RD Congo: la grande inquiétude

 

Sous pression de ses opposants, Joseph Kabila était allé chercher conseil auprès du pape François le 26 septembre dernier qui lui a dit de dialoguer avec tous les représentants politiques, la société civile, les ONG, pour travailler au bien commun du pays. En effet, il arrive à la fin de son second mandat, et selon la Constitution de la RDC, il ne peut pas se représenter. Comme d’autres chefs d’Etat, Joseph Kabila ne veut pas céder le pouvoir et depuis plus d’une année, il manigance pour y rester, inspiré sans doute par un de ses voisins le Rwandais Paul Kagame. L’Eglise catholique est la seule institution respectée et encore debout dans ce pays de 70 millions d’habitants. Elle  a joué un rôle essentiel  vers une transition démocratique au temps de Mobutu Sese Seko et de la nouvelle présidence du père de Joseph Kabila, assassiné en 2001. Il lui a donc succédé presque de droit monarchique, mais refuse de s’en aller. L’Eglise catholique a accepté le 8 décembre de jouer le rôle de médiatrice entre toutes les parties. Sans arriver pourtant à un consensus, les évêques ont dû se rendre quelques jours à Rome pour d’autre raisons. Mais Kabila, 45 ans,  en a profité pour nommer un gouvernement « fantôme » juste avant la date fatidique du 19 décembre, date de la fin de son mandat de président. Il a décidé qu’un nouveau président devrait être élu plus tard en 2018.  Des violences ont éclaté dans tout le pays faisant de nombreux morts. La vraie opposition a refusé d’en faire partie, parmi eux son opposant historique Etienne Tshisekedi qui avait pourtant demandé d’agir de manière non violente.

La Conférence des évêques congolais (Cenco) lui a alors lancé un ultimatum le 21 décembre : elle exige qu’un accord soit trouvé avant Noël dans cette crise provoquée par le maintien de Kabila au pouvoir. Mais il y a peu d’espoir qu’elle soit entendue. Pourquoi est-il rejeté par la majorité de la population ? Les années Kabila ont été marquées par la corruption, les violences policières, l’augmentation de la pauvreté, l’impunité des bandes armées. Près de 90 % des Congolais vivent sous le seuil de pauvreté (moins de 1,25 dollars par jour). 50 % ont accès à l’eau potable en ville, 30 % en milieu rural. L’espérance de vie est passée de 59 ans à 49 ans. Et pourtant, ce pays est un des plus riches d’Afrique : cuivre, diamants, coltan, cobalt, or, zinc, immenses forêts tropicales. Mais ces richesses sont aux mains d’intérêts privés et de sociétés étrangères indifférentes au sort terrible des populations.

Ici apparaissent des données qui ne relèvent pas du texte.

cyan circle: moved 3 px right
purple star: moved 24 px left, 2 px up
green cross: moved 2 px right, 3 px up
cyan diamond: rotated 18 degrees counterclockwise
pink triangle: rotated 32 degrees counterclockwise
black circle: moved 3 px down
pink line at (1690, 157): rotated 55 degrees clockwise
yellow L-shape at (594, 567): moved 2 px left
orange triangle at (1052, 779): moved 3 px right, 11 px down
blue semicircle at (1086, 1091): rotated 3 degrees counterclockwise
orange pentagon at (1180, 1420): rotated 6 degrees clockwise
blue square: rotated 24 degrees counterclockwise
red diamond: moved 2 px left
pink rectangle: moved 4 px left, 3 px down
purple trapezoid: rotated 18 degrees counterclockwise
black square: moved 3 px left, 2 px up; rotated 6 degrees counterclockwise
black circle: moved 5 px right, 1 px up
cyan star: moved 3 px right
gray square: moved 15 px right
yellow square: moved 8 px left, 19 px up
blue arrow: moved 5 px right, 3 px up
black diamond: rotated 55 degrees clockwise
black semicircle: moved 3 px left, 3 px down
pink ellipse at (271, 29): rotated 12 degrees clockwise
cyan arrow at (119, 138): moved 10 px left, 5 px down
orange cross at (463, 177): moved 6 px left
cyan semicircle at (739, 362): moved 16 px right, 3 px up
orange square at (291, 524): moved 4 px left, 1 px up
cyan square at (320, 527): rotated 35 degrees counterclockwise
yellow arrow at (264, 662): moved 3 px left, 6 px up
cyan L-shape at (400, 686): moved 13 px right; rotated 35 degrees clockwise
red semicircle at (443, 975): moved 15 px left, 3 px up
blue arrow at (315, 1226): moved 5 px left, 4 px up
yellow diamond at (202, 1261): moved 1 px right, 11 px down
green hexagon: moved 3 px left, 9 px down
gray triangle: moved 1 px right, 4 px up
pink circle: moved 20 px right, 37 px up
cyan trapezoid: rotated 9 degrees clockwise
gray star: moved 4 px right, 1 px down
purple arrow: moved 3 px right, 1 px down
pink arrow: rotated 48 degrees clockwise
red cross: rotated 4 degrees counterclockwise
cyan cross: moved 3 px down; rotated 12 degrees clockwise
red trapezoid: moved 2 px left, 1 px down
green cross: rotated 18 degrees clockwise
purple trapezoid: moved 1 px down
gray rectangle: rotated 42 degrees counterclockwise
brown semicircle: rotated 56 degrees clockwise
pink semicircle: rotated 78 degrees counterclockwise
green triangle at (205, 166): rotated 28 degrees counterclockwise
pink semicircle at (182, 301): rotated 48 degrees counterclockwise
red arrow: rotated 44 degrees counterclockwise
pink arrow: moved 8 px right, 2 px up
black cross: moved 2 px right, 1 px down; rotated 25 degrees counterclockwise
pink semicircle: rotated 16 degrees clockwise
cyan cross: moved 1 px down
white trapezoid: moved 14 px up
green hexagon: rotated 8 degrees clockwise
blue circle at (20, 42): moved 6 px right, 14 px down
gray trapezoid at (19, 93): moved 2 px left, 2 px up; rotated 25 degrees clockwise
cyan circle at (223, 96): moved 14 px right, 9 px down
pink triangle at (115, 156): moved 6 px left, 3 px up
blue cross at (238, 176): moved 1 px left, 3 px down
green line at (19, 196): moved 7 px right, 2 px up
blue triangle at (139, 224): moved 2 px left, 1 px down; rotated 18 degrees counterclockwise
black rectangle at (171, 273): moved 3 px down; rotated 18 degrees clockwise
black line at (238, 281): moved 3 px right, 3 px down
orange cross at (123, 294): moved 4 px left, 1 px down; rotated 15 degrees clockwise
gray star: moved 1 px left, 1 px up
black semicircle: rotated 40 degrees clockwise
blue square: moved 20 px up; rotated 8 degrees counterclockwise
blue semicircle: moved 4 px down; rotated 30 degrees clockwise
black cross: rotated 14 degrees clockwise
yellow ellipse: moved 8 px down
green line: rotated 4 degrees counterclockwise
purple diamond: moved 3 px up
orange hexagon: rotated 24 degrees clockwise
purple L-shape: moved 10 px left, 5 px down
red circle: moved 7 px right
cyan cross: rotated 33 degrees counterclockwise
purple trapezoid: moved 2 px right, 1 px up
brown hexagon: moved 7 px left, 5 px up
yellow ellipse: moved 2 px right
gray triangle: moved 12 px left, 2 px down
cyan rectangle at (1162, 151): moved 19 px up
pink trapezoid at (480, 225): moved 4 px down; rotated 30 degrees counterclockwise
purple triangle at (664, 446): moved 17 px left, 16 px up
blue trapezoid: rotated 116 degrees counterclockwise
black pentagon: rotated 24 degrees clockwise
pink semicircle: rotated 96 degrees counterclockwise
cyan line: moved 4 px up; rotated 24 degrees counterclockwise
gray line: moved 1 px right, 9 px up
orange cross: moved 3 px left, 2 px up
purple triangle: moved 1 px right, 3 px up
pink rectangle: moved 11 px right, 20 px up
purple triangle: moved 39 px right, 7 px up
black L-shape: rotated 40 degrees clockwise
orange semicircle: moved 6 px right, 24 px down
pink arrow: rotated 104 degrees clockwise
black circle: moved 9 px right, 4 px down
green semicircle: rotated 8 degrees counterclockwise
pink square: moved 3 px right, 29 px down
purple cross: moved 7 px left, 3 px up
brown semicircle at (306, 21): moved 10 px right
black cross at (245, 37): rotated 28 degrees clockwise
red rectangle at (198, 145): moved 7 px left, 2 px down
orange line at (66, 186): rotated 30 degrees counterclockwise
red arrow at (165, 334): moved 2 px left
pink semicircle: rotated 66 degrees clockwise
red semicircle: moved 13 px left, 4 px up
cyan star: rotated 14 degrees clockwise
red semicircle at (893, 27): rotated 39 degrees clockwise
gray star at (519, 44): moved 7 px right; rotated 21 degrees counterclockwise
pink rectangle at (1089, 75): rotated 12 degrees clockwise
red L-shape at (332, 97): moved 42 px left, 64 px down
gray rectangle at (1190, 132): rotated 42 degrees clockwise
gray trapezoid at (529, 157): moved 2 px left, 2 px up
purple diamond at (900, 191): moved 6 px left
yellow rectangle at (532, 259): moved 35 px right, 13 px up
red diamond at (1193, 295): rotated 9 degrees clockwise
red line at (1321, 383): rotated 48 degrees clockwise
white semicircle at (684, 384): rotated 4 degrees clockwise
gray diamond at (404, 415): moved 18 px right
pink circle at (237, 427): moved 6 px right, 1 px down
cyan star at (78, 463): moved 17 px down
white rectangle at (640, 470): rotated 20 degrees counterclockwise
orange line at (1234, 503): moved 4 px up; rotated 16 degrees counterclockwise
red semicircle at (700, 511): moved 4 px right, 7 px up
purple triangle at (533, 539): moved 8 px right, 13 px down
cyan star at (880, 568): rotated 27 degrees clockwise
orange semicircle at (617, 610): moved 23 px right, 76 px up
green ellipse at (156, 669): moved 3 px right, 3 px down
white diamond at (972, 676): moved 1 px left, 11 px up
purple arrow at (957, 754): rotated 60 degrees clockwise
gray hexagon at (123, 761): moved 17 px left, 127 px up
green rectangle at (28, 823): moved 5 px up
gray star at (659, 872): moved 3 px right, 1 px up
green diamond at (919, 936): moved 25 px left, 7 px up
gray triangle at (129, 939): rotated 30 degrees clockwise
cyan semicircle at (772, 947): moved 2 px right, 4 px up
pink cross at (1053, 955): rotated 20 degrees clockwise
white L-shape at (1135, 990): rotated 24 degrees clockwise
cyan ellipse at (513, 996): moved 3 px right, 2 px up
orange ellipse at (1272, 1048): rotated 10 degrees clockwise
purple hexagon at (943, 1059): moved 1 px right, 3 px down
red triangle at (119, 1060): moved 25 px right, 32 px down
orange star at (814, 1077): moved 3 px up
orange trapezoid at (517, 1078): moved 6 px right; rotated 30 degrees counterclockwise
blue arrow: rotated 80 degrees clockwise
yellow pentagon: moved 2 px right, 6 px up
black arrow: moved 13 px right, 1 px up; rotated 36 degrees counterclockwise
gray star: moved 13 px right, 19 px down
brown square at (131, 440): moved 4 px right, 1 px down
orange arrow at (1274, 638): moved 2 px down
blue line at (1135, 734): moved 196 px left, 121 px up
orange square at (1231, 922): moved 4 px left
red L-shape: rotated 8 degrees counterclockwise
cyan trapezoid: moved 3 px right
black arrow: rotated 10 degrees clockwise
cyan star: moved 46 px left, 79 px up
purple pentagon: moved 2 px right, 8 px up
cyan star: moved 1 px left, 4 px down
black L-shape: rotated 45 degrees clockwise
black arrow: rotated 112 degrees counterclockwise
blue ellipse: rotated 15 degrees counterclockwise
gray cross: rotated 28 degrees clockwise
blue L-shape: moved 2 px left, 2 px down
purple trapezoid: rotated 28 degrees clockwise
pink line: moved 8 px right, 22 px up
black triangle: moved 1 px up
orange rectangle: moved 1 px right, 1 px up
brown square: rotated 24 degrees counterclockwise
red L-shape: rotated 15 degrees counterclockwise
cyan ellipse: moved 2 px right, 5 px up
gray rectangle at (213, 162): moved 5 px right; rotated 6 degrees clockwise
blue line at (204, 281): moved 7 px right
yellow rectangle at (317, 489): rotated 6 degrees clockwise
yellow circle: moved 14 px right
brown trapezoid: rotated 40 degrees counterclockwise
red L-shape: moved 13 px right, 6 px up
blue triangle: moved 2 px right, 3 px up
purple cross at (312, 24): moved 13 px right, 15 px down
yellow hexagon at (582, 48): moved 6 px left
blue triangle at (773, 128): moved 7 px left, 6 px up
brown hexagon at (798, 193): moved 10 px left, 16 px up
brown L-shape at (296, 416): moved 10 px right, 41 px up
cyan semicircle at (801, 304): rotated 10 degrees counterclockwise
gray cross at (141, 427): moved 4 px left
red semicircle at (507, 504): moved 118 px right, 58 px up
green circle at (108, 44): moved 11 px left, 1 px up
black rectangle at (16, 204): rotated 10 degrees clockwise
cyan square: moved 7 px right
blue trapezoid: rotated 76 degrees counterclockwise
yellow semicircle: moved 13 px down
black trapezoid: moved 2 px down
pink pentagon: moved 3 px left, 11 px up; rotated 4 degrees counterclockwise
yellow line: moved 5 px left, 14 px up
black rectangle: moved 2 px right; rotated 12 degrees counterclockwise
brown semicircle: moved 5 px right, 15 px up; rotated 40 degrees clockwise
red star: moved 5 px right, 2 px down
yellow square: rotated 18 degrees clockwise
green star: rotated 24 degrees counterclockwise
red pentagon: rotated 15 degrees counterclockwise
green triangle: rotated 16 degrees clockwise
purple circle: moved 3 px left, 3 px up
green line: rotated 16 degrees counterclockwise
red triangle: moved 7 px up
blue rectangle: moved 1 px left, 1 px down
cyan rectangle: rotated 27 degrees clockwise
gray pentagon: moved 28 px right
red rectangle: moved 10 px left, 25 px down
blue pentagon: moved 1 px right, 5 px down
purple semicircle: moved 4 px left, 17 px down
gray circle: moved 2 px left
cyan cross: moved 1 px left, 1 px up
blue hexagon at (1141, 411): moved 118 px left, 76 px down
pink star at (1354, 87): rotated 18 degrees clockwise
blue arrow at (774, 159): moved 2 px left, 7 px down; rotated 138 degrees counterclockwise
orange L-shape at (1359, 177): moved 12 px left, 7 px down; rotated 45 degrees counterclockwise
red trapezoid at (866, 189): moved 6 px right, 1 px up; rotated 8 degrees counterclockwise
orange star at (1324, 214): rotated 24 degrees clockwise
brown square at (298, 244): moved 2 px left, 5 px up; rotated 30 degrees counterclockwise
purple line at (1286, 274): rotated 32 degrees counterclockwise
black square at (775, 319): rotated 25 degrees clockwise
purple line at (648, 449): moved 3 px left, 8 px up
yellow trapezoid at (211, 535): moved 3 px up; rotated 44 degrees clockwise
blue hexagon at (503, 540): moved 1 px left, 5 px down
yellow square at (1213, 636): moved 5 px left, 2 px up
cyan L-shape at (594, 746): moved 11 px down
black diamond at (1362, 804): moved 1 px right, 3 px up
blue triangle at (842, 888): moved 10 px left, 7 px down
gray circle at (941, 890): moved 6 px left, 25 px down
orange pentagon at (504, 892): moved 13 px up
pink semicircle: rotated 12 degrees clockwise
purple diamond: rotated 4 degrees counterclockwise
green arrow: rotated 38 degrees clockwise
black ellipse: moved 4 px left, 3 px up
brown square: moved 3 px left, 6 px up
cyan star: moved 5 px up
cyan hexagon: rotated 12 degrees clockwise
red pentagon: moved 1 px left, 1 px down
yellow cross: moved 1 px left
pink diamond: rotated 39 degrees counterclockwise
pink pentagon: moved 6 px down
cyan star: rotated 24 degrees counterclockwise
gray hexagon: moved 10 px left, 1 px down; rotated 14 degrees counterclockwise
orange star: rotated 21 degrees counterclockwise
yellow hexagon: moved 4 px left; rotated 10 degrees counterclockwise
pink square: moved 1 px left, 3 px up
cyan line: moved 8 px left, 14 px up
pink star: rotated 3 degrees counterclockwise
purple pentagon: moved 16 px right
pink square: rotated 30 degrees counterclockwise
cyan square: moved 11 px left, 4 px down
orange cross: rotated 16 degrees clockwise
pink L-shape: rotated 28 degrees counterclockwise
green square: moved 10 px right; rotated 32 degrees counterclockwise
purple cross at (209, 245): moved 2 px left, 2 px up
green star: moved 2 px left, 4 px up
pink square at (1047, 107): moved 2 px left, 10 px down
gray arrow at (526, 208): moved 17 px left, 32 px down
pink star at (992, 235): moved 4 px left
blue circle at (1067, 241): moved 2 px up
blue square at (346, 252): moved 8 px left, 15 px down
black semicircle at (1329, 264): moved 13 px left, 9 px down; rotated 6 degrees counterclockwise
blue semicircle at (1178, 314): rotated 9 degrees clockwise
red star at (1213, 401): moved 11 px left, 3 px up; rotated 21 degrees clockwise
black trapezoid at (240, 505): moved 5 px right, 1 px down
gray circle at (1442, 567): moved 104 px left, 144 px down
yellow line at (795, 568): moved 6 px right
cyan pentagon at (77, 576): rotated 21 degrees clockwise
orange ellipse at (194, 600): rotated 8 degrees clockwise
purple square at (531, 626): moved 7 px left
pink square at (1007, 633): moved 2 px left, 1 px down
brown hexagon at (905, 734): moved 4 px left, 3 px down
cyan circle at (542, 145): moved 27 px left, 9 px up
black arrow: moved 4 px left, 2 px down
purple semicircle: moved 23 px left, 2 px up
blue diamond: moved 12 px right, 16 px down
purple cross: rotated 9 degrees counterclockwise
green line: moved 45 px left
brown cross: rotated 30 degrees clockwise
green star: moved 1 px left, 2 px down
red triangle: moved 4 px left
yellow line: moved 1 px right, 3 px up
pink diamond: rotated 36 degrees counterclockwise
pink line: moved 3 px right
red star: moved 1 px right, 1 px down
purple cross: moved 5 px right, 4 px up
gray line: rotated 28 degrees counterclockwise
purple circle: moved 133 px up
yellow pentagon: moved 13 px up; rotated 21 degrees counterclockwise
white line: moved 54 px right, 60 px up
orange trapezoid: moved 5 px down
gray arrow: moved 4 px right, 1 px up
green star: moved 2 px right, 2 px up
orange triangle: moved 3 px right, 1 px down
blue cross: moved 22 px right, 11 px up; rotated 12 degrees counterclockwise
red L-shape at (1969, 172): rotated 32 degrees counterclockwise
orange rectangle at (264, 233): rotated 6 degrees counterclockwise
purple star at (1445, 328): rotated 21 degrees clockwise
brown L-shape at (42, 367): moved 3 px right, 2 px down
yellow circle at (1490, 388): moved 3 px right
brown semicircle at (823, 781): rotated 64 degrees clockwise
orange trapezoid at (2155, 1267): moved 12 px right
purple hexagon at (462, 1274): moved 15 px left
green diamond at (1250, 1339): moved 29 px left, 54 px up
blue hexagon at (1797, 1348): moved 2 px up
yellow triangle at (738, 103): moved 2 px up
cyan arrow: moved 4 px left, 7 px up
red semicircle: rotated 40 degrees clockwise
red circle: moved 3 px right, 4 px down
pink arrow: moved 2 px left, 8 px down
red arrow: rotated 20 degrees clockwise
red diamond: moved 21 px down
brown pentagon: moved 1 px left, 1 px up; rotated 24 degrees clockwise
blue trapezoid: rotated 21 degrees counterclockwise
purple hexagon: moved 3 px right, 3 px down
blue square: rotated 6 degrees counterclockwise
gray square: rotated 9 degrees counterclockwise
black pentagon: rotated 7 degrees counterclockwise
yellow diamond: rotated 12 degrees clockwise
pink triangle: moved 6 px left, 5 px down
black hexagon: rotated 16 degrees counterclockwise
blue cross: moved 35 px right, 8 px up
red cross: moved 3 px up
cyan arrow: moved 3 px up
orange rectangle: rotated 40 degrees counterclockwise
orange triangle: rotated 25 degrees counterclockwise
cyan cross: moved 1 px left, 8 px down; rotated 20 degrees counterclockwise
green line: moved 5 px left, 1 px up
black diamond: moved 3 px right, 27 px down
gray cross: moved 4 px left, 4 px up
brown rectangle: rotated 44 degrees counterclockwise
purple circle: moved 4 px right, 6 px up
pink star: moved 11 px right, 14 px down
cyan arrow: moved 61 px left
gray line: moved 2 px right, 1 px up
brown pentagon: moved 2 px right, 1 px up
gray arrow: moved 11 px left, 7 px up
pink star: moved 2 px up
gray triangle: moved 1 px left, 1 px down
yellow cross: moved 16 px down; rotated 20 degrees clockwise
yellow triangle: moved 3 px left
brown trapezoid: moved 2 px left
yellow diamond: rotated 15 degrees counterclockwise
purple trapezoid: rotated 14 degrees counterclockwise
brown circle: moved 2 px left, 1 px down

En plus, il y a les scandales révélés par l’agence de presse américaine Bloomberg : « Les Kabila ont bâti ensemble un réseau d’entreprises qui s’étend dans tous les secteurs de l’économie congolaise et qui a rapporté des centaines de millions de dollars à leur famille. La femme de Joseph Kabila, ses deux enfants et huit de ses frères et sœurs contrôlent plus de 120 permis d’extraction d’or, de diamants, de cuivre, de cobalt et d’autres minerais. Ils ont aussi des ramifications dans la banque, l’agriculture, la distribution de carburant, le transport aérien, la construction de routes, l’hôtellerie, la pharmacie, les boîtes de nuit, etc. »

Cette situation effrayante ne peut que provoquer de futurs Boko Haram. Et pourtant ce pays abrite aussi des personnalités remarquables tel le Dr Mukwege qui a déjà réparé des centaines de femmes violées, des prêtres qui rendent visite aux prisonniers opposants en train de mourir de faim, des ONG, une jeunesse courageuse qui manifeste malgré les tirs à balles réelles… Vraiment il y a de quoi à être très inquiet pour l’avenir de ce grand pays…

 

 

Christine von Garnier

Christine von Garnier, sociologue et journaliste, a vécu 20 ans en Namibie où elle était correspondante du Journal de Genève et de la NZZ. Elle a aussi travaillé comme sociologue dans le cadre des Eglises. Aujourd’hui, secrétaire exécutive de l’antenne suisse du Réseau Afrique Europe Foi et Justice.